*PROBLEM DETAILS*
When you reach the line containing "list [21, 20, 1155, 1073]" in the entries below, start writing out each line exactly, and stop after the line containing "text_box [116, 212, 618, 740]".
========================================================================
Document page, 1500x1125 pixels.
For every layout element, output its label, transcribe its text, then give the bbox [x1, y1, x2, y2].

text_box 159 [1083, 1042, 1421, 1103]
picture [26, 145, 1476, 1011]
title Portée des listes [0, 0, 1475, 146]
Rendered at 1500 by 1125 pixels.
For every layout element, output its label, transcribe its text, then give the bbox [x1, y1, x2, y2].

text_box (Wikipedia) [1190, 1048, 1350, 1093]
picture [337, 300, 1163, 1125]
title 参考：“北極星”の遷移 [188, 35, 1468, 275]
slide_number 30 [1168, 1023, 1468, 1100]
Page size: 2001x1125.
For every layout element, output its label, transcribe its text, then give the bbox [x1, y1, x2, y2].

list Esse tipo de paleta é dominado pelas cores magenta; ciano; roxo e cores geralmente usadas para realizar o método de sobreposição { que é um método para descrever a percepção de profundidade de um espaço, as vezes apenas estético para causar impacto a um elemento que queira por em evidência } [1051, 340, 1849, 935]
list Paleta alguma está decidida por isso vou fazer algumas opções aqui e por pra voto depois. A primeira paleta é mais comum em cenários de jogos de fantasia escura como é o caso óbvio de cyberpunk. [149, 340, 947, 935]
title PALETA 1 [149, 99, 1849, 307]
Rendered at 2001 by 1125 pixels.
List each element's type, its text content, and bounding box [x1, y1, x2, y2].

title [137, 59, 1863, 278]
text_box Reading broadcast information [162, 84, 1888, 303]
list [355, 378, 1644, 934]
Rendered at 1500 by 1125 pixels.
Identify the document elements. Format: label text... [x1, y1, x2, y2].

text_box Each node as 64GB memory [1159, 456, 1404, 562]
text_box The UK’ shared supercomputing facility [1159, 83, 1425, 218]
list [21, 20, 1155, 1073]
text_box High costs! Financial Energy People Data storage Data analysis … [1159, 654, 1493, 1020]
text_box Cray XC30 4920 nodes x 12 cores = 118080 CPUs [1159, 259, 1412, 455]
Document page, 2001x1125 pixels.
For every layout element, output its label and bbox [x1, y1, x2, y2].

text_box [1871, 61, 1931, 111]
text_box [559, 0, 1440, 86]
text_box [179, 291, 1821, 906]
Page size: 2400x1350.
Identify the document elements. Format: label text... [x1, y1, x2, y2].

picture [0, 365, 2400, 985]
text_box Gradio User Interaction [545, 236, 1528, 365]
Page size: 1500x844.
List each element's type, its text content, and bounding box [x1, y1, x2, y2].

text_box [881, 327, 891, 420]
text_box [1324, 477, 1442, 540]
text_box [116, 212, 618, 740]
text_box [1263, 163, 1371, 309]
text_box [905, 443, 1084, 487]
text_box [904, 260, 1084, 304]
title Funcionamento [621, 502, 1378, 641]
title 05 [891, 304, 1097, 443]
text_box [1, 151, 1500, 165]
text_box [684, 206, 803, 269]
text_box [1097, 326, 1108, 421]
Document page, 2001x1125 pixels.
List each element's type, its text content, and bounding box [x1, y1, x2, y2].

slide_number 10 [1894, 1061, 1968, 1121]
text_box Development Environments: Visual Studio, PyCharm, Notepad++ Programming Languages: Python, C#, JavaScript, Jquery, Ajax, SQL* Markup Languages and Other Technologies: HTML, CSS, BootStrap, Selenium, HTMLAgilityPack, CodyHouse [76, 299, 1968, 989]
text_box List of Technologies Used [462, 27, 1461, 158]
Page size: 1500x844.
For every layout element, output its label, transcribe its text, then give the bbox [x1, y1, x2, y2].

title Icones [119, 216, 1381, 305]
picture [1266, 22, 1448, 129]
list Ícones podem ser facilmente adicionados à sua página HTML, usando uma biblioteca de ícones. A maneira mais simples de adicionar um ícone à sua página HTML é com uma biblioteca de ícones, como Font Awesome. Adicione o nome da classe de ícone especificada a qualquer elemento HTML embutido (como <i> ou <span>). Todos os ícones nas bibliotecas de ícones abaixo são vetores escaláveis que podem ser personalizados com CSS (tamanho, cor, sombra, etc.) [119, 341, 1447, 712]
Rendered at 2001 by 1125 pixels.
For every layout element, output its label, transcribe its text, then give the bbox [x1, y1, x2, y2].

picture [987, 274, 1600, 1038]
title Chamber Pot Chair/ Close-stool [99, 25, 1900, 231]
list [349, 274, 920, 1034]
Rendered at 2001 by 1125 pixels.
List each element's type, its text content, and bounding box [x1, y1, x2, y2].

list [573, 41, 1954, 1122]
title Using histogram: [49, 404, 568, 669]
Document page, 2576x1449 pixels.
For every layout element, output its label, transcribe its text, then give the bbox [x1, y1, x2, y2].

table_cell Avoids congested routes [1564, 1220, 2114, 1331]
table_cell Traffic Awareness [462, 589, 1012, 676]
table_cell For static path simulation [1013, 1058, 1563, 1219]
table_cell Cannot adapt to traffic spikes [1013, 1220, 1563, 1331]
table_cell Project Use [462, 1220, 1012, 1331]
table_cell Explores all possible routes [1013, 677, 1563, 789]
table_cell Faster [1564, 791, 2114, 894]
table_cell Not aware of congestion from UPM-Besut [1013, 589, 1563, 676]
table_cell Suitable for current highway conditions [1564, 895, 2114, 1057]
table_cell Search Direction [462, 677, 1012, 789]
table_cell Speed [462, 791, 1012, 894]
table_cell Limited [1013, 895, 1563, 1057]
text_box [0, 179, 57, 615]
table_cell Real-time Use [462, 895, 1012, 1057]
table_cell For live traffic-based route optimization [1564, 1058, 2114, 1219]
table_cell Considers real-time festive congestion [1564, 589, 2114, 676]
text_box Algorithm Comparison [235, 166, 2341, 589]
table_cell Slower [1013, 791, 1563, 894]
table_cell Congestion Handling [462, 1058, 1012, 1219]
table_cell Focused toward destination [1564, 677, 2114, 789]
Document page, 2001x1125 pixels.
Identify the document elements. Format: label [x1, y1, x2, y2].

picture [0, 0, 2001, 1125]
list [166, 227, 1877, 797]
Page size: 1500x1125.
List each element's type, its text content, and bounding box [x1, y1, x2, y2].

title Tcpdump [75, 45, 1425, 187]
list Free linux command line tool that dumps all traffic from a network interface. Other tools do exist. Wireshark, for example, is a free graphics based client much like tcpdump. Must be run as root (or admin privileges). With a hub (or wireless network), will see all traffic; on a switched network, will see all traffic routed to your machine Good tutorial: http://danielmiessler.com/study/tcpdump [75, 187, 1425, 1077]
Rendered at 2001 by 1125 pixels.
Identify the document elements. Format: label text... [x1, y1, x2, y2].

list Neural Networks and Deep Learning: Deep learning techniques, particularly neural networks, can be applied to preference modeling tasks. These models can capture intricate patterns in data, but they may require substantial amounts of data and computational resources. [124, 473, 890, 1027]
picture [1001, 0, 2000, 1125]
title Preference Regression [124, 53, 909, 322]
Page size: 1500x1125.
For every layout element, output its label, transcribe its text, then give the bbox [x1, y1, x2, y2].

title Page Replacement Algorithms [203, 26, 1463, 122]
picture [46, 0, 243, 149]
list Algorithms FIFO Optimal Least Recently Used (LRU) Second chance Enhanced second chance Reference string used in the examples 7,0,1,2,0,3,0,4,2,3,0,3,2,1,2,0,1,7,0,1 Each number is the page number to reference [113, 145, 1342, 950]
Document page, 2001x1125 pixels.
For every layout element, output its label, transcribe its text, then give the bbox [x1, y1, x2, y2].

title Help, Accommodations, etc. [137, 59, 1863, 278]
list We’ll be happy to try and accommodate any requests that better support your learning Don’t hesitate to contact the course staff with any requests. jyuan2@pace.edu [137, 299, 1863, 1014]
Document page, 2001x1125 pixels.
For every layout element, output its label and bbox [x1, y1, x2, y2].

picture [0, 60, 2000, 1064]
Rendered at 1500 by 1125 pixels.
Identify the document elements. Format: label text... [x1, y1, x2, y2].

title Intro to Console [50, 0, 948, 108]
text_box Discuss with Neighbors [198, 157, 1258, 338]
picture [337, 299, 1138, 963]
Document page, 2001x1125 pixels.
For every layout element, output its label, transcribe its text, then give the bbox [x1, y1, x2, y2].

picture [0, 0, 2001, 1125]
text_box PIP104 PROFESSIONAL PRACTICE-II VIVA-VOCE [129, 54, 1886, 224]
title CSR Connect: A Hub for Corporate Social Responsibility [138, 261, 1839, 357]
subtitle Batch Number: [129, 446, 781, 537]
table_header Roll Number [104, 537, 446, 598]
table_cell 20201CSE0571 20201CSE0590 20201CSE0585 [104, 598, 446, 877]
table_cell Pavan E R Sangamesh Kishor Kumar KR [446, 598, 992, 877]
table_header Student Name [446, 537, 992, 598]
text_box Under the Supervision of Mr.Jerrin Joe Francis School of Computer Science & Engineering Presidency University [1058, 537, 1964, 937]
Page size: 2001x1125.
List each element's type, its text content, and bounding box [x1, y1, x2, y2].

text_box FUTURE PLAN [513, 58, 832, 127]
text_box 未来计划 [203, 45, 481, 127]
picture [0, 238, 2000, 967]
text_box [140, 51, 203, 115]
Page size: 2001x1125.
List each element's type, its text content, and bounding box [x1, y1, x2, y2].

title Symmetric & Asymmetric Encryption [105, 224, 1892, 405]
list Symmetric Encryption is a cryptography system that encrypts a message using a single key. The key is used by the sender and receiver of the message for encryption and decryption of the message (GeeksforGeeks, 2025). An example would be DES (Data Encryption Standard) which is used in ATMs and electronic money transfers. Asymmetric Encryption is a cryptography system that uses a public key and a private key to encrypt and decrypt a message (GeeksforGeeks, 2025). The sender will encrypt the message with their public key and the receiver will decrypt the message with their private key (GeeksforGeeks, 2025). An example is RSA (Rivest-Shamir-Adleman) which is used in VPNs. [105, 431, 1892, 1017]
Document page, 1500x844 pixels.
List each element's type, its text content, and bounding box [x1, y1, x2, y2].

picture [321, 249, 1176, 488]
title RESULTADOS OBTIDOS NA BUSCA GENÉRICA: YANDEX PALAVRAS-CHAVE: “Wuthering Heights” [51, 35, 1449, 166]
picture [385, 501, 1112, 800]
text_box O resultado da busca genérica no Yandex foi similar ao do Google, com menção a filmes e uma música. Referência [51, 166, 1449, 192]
========================================================================
*ANSWER SECTION*
list [21, 20, 1155, 1073]
text_box High costs! Financial Energy People Data storage Data analysis … [1159, 654, 1493, 1020]
text_box Cray XC30 4920 nodes x 12 cores = 118080 CPUs [1159, 259, 1412, 455]
Document page, 2001x1125 pixels.
For every layout element, output its label and bbox [x1, y1, x2, y2].

text_box [1871, 61, 1931, 111]
text_box [559, 0, 1440, 86]
text_box [179, 291, 1821, 906]
Page size: 2400x1350.
Identify the document elements. Format: label text... [x1, y1, x2, y2].

picture [0, 365, 2400, 985]
text_box Gradio User Interaction [545, 236, 1528, 365]
Page size: 1500x844.
List each element's type, its text content, and bounding box [x1, y1, x2, y2].

text_box [881, 327, 891, 420]
text_box [1324, 477, 1442, 540]
text_box [116, 212, 618, 740]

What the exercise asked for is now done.